I will have a look at Indramat catalog later, but off the top of my head these motors can do at least 6000 rpm.

Dawid


----------



## etischer (Jun 16, 2008)

I had considered these too early on. Almost all the of legacy indramat servos and inverters run on a 320v dc bus.


----------



## Automcdonough (Sep 1, 2010)

not a dealbreaker for me, I had intended to go with high V low current design. I'm more concerned with performance, it seems to have great torque numbers for the price.


----------



## Automcdonough (Sep 1, 2010)

I went with this instead:
http://cgi.ebay.com/ebaymotors/ws/e...99236&ssPageName=STRK:MEWNX:IT#ht_2126wt_1165

total gamble, will have to wait and see what it will do. It kind of looks like it goes into that 2-motor transmission. I have my fingers crossed that it isn't a destructively tested paperweight.


----------



## efan (Aug 27, 2009)

this thing you purchased looks like a serious motor (I dont know much about electric motors)...if it is the kind they install in the two mode hybrid then you are one lucky person


----------



## etischer (Jun 16, 2008)

I consider 320 low voltage =)

Many of the other servos this size run 650v bus, so I was saying the indramat was a good choice. 



Automcdonough said:


> not a dealbreaker for me, I had intended to go with high V low current design. I'm more concerned with performance, it seems to have great torque numbers for the price.


----------



## efan (Aug 27, 2009)

hey Automcdonough, what controller are you planning on running with this motor?


----------



## Automcdonough (Sep 1, 2010)

efan said:


> hey Automcdonough, what controller are you planning on running with this motor?
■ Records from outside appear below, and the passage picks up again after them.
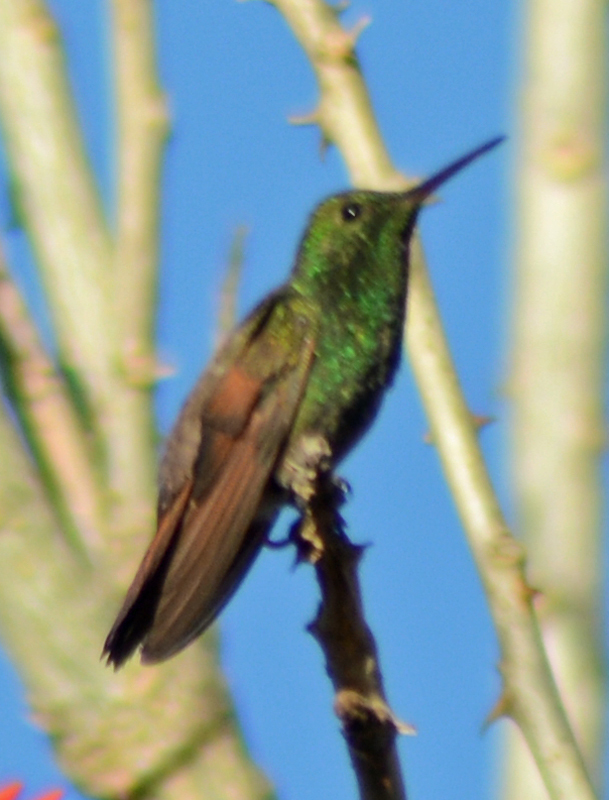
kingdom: Animalia
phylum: Chordata
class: Aves
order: Apodiformes
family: Trochilidae
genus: Saucerottia
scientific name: Saucerottia beryllina
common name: Berylline hummingbird
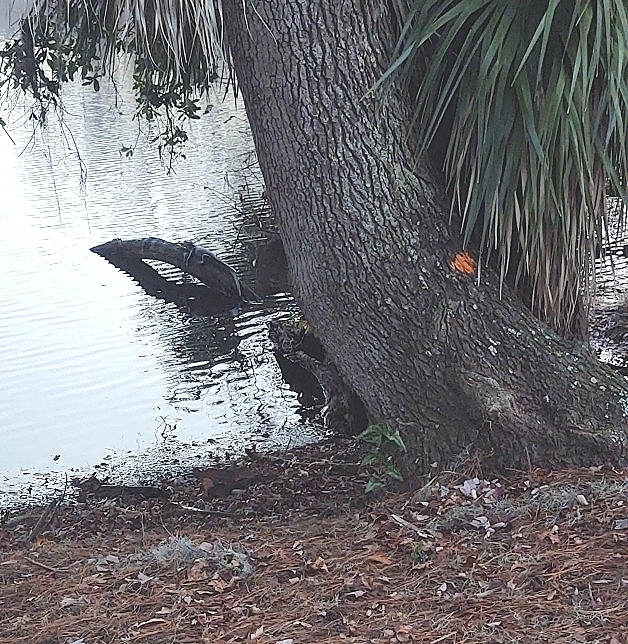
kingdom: Animalia
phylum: Chordata
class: Crocodylia
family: Alligatoridae
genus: Alligator
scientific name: Alligator mississippiensis
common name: American alligator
Probably DIY. I waited on this to see what sort of motor I could score a good deal on, despite wanting AC I figured it was gonna be a DC forklift motor...
Now I need to determine what I have on my hands. Shouldn't be too hard to figure out induction vs BLDC once it's here in person. Also I'll be able to look at the wire gauge and try to guess an appropriate current. No idea on the voltage. I'll hi-pot it for 1k and if no arcs then I'll try a 360V test.. we have some 3-phase variacs here at work that should spin it.

I don't have $3k to spend on a controller, it will be DIY. I also want to do some traction control and bus voltage control so I probly would have gone DIY anyways.


----------



## etischer (Jun 16, 2008)

Would be nice if it had a nameplate so you are in the right ball park. 

If it's an ACIM, a variac could spin it, you need have the volts/hz correct. It is probably not a standard 230v/60hz. 




Automcdonough said:


> Probably DIY. I waited on this to see what sort of motor I could score a good deal on, despite wanting AC I figured it was gonna be a DC forklift motor...
> Now I need to determine what I have on my hands. Shouldn't be too hard to figure out induction vs BLDC once it's here in person. Also I'll be able to look at the wire gauge and try to guess an appropriate current. No idea on the voltage. I'll hi-pot it for 1k and if no arcs then I'll try a 360V test.. we have some 3-phase variacs here at work that should spin it.
> 
> I don't have $3k to spend on a controller, it will be DIY. I also want to do some traction control and bus voltage control so I probly would have gone DIY anyways.


----------



## efan (Aug 27, 2009)

if it really is the kind that they put in the GM two mode hybrid then you are probably looking in something like this 

http://www.remyinc.com/docs/HVH250R4.pdf

I think the diameter that is posted online matches the one from the description 

http://www.remyinc.com/docs/HVH250_r3_Sept_2010.pdf


----------



## Automcdonough (Sep 1, 2010)

omg dude, that does look pretty damn close. 
Nice find with that PDF. These specs kind of rule.  I sure hope this is similar!!

The oil cooling is an odd point though, this thing may have special needs.


----------